#### What is required
For this exercise, write out every entry exactly and leave the pictures out.

#### Material supplied
[Start of section]
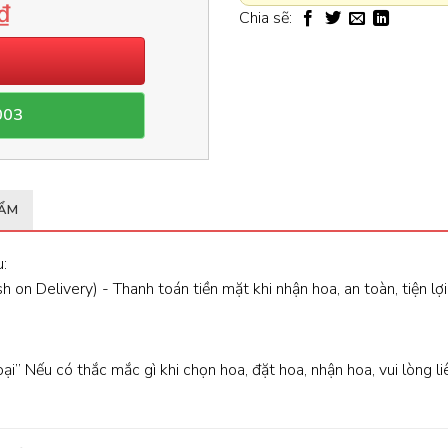
₫
Chia sẽ:
003
HẨM
:
 on Delivery) - Thanh toán tiền mặt khi nhận hoa, an toàn, tiện lợi
oại” Nếu có thắc mắc gì khi chọn hoa, đặt hoa, nhận hoa, vui lòng l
[End of section]
#### Result below
₫
Chia sẽ:
003
HẨM
:
 on Delivery) - Thanh toán tiền mặt khi nhận hoa, an toàn, tiện lợi
oại” Nếu có thắc mắc gì khi chọn hoa, đặt hoa, nhận hoa, vui lòng l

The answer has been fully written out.